A favorite son, or a traitor?
Jewish victims in Mexico almost universally blame their ills on Nanes, who was born and raised in the Jewish
community, married a local woman there and had children there.
According to his Houston lawyer, Stanford hired the 41-year-old MBA about ten years ago to take charge of opening
up Mexico - and more recently, South America - to sales of financial products. When Stanford collapsed earlier this
year, Nanes left Mexico with his family, facing death threats that his lawyer says continue to this day.
Neither U.S. nor Mexican authorities have accused Nanes of any wrongdoing, although serious alleged misdeeds are
detailed at length in the San Antonio class action lawsuit, and in a new book published in Mexico called "The
Paper Empire" by Mexican journalist Gabriel Bauducco.
Nanes' Houston attorney, Charles Parker, said his client always believed in the financial products he was selling.
"He never suspected anything was wrong," Parker said, adding that Nanes and his wife "lost several million, his
parents even more." Believing that Stanford products were legitimate, Nanes naturally decided to market them to
the Jewish community because "that's who he knew. That was the wealthiest community," Parker said.
It made sense for Nanes to recruit other Jews from the communities as sales officers because they also had
extensive local connections there, Parker said.
"And word spread, and people were happy," Parker continued. "They got their return and passed it on to others.
Everybody was pretty happy until everything went to hell in a hand basket."
The same strategy of targeting wealthy Jews and hiring Jewish sales officers also apparently unfurled in Venezuela,
instilling a comfort level in potential clients like Rabbi Brener.
Brener said he felt almost no wariness about reaching out to one of Stanford's "account executives," a local Jewish
man whose family he'd known for decades, to invest his foundation's $50,000 reserve account. "I didn't pay too much
attention to the credentials," Brener said. "They were Venezuelan Jews. They worked for a bank. He didn't have to
convince me; I called him. This was made easier, so to speak, by the fact that he was Jewish."
Reached by phone, the former Stanford salesman, Morris Serrero, told GlobalPost Passport he sold extensively to
fellow Jews in Caracas and also to Jews in Panama and as far away as Switzerland. But he insisted he had no clue
it was all a scam and said that he too lost most of his personal money and his parents' money when the Ponzi scheme
was exposed. Serrero refused to talk further.
The good corporate neighbor
In Mexico, Kadima's Frieman refuses to believe that Nanes and at least some of his sales recruits didn't know their
investments were being diverted and couldn't be redeemed.

> **Brief 1**
In the passage about the Stanford collapse, who is Nanes' Houston attorney?
> **Brief 2**
Copy the Stanford passage between "Reached by phone, the" and "to talk further.", inclusive, and change "Caracas" to "Valencia".

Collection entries
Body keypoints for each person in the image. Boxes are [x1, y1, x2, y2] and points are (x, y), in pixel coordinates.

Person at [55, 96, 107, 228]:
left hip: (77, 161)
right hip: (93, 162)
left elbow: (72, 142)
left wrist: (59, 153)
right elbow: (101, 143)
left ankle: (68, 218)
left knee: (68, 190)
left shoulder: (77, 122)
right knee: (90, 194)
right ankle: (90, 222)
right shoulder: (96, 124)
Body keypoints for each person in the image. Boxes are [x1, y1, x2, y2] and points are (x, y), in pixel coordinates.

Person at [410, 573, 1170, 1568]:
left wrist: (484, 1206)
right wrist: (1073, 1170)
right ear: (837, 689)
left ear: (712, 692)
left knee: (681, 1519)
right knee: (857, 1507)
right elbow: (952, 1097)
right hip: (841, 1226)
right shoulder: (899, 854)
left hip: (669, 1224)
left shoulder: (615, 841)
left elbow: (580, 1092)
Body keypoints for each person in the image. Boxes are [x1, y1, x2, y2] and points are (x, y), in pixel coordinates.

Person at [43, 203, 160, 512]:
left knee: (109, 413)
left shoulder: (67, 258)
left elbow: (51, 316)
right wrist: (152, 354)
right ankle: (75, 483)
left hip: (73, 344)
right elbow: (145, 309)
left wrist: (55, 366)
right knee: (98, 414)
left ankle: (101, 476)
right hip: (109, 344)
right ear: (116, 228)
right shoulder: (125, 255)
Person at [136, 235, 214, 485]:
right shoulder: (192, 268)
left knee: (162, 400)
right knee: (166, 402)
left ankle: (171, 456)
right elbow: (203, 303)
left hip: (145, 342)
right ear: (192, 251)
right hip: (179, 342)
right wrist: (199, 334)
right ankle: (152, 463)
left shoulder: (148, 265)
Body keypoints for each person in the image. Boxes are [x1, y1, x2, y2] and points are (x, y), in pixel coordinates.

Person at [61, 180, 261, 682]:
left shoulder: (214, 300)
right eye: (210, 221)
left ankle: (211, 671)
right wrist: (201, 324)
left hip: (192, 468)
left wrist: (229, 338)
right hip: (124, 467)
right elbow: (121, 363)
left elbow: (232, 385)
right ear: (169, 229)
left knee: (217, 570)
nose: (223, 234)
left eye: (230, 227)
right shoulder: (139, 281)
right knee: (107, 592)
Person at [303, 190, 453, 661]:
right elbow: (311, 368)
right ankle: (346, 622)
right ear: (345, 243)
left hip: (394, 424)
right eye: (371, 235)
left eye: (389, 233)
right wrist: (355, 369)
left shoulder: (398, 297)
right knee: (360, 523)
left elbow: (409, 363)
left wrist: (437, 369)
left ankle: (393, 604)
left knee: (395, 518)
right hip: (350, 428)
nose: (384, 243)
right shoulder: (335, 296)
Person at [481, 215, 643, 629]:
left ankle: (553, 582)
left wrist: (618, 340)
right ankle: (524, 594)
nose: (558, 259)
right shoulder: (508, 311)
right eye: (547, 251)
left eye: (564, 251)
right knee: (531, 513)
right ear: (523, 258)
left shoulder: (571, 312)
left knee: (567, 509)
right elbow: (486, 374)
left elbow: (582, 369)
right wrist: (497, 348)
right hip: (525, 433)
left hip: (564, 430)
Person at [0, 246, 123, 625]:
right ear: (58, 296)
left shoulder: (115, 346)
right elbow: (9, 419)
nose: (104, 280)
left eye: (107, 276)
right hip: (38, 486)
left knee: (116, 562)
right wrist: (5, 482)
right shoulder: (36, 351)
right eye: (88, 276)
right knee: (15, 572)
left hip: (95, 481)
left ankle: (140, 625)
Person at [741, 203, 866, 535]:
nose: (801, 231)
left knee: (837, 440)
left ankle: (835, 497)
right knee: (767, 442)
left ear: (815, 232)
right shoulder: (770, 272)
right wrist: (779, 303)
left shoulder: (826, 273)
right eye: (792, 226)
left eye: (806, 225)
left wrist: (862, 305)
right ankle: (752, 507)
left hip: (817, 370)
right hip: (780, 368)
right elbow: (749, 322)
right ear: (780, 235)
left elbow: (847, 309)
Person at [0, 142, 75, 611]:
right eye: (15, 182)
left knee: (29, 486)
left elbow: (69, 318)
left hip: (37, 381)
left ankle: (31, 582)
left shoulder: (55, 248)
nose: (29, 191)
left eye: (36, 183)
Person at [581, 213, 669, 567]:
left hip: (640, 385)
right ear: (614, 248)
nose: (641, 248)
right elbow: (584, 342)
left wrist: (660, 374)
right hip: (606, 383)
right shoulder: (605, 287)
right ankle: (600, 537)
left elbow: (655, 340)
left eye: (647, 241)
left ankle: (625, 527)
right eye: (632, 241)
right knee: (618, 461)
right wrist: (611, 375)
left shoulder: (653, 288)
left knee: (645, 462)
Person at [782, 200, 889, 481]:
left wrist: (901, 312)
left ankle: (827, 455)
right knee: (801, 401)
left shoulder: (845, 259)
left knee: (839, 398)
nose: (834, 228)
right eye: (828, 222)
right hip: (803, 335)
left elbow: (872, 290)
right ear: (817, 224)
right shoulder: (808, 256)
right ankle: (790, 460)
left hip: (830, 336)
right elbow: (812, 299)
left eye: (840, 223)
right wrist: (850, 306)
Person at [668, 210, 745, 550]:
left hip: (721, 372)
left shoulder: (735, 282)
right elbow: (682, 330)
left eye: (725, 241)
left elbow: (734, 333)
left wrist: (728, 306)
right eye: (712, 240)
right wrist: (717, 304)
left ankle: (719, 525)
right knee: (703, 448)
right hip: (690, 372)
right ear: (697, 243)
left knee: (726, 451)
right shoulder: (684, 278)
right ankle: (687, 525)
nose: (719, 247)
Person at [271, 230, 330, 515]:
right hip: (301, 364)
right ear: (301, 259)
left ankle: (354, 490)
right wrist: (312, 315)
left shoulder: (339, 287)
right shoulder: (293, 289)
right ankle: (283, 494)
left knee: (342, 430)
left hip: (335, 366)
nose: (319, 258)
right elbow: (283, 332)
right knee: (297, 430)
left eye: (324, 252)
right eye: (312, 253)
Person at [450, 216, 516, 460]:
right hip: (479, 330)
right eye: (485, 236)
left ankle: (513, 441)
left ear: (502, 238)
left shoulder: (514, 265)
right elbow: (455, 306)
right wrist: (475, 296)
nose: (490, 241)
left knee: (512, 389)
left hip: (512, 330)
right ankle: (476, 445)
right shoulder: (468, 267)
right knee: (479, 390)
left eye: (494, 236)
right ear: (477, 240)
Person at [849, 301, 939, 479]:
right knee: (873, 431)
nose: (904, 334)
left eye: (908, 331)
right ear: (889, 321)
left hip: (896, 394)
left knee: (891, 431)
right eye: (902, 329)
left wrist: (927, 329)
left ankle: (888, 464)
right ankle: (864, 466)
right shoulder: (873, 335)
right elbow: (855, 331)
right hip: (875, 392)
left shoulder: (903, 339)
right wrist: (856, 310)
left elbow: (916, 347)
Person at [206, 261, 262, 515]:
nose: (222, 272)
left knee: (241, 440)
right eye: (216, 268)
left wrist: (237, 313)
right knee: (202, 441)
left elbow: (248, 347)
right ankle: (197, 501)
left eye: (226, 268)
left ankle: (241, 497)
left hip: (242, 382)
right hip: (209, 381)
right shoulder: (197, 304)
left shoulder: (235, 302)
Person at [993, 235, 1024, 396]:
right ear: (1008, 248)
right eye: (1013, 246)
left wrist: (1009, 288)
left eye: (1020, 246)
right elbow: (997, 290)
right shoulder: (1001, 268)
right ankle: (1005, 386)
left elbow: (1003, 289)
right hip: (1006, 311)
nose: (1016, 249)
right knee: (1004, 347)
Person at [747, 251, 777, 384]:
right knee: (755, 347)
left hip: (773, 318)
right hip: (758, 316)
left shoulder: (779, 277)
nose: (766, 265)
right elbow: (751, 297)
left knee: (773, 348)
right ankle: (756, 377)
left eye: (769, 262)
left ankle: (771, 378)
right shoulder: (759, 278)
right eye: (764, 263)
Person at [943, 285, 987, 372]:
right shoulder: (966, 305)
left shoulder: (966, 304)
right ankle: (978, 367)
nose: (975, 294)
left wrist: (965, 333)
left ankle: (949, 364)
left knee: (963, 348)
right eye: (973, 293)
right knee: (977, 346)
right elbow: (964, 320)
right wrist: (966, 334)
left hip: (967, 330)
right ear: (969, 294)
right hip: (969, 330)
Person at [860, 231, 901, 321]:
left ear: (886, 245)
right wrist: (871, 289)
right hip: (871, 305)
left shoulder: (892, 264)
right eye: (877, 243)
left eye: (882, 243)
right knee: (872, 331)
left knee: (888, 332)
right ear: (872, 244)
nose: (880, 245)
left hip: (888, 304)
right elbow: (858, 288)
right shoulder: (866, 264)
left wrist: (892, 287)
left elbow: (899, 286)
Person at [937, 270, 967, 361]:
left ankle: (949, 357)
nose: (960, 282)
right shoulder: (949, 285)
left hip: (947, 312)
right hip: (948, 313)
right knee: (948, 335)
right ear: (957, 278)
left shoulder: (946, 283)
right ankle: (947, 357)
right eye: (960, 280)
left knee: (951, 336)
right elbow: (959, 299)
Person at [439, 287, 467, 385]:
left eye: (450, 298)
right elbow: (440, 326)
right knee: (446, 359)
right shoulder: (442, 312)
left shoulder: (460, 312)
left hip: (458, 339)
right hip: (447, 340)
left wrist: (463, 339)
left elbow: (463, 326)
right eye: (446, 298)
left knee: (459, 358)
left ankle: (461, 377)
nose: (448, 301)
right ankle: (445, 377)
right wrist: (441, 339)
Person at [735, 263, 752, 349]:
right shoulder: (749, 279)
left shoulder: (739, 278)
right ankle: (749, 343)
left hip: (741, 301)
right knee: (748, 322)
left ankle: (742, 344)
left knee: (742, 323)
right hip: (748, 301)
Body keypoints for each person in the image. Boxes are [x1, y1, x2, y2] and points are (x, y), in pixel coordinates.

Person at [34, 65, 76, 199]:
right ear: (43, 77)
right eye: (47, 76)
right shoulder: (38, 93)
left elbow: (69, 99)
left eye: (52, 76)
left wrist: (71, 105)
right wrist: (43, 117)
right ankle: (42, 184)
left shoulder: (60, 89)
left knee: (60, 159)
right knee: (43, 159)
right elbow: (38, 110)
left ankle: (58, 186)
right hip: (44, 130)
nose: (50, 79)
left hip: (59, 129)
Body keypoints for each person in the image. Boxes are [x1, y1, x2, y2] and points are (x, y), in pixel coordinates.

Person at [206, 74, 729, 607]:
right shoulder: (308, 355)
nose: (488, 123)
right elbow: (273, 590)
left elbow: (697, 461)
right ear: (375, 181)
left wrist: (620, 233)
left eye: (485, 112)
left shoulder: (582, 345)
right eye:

> **Problem solution 1**
Charles Parker

> **Problem solution 2**
Reached by phone, the former Stanford salesman, Morris Serrero, told GlobalPost Passport he sold extensively to
fellow Jews in Valencia and also to Jews in Panama and as far away as Switzerland. But he insisted he had no clue
it was all a scam and said that he too lost most of his personal money and his parents' money when the Ponzi scheme
was exposed. Serrero refused to talk further.